2009-09-28 Thread Workshop on Generative Technologies


[ Apologies for multiple copies of this announcement ]



 FIRST CALL FOR PAPERS

   Second Workshop on Generative Technologies
   WGT 2010

http://wgt2010.elte.hu/

   a satellite event of the
  13th European Joint Conferences on
Theory and Practice of Software
 (ETAPS 2010)
Paphos - Cyprus
March 27, 2010




IMPORTANT DATES

- Submission of full paper: November 23, 2009
- Submission of tool demo paper: November 23, 2009
- Author notification: January 4, 2010
- Final version due: January 18, 2010



SCOPE

Generative programming is an emerging paradigm aimed
at automating important tasks in software development,
compile-time and run-time code transformation, and the creation of
domain-specific languages and flexible libraries. The purpose of the
workshop is to provide a forum for researchers and practitioners working in
this area to discuss
state-of-the-art generative technologies and tools, and
exchange ideas about the future of generative programming.
Papers describing practical applications of generative styles,
and new research directions are expected. Suggested areas of
interest in the workshop include, but are not limited to:

- Generative programming, metaprogramming
- Separation of concerns
- Intentional programming
- Domain engineering and domain analysis
- Product-line architectures
- Feature-based techniques
- Compile-time and run-time code transformation
- Multi-stage languages
- Generic and Active library-development
- Analysis of language support for generative programming
- Semantics, type-systems of generative programs
- Case Studies and Demonstration Cases



PAPER SUBMISSION

RESEARCH PAPERS  (full papers, 8-10 pages) as well as TOOL DEMO PAPERS (up
to 2 pages) should be submitted to
the WGT 2010 organizers in ENTCS format (http://www.entcs.org). Submissions
should be sent by e-mail to w...@aszt.inf.elte.hu.

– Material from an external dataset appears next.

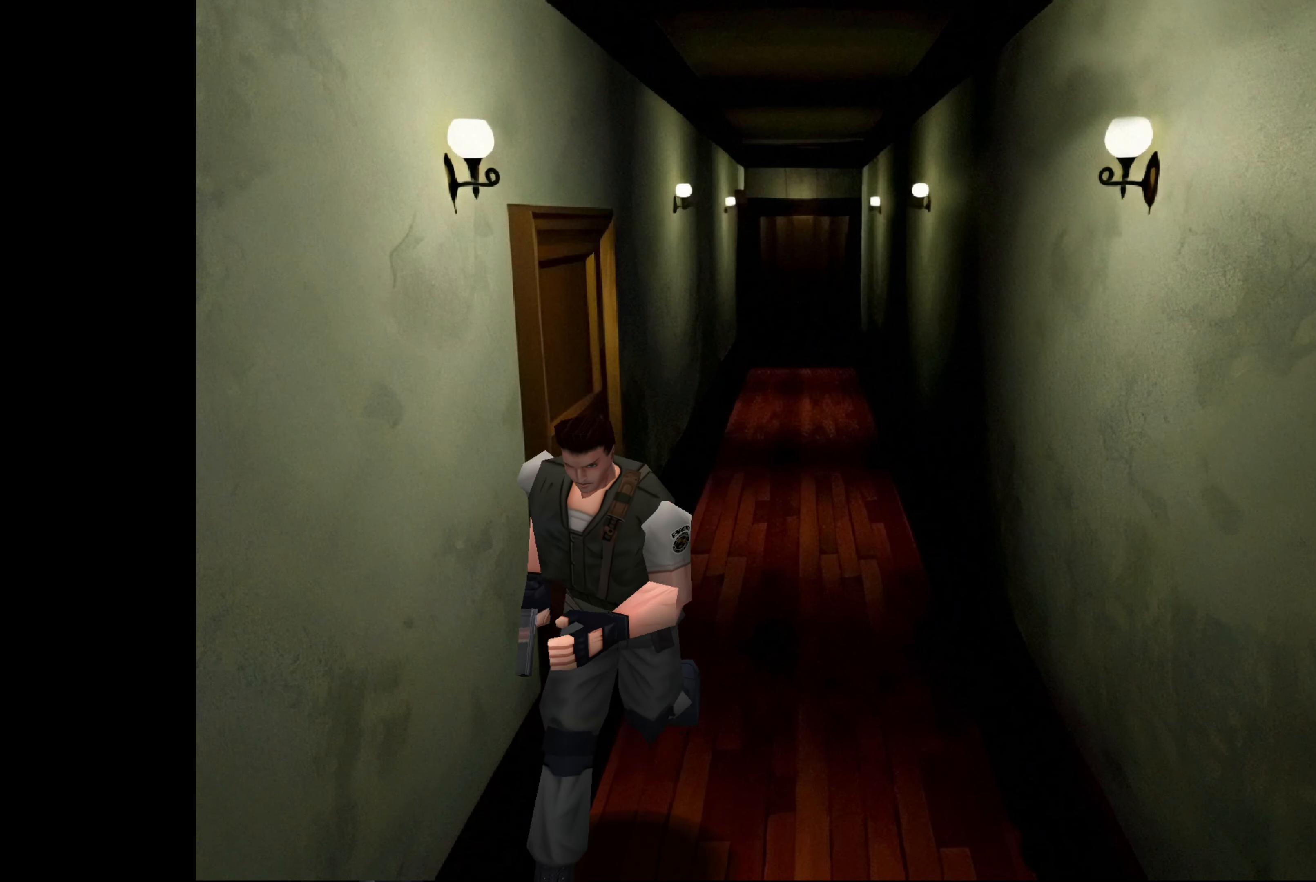
{"buttons": ["CIRCLE"], "left_stick": "up", "right_stick": "center", "events": []}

Further information will be available at the WGT 2010 home page.
At least one author of each accepted submission must register
and present the paper at the workshop.



PROCEEDINGS

After revision, final copies of the accepted papers will be
published in Electronic Notes in Theoretical Computer Science
(ENTCS), Elsevier Science (http://www.entcs.org).



PROGRAM COMMITTEE

- Don Batory University of Texas at Austin (USA)
- Jaakko Järvi   Texas A&M University (USA)
- Julia Lawall   University of Copenhagen (DK)
- Hanspeter Mössenböck   Johannes Kepler University Linz (AT)
- Zoltán PorkolábEotvos Lorand University (HUN)
- Awais Rashid   Lancaster University (UK)
- Joao Saraiva   University of Minho (POR)
- Bran Selic Malina Software Corp (CAN)
- Yannis Smaragdakis University of Massachusetts, Amherst (USA)



ORGANIZING COMMITTEE

- Zoltan Porkolab   Eotvos Lorand University (HUN)
- Norbert PatakiEotvos Lorand University (HUN)
- Zalan Szugyi  Eotvos Lorand University (HUN)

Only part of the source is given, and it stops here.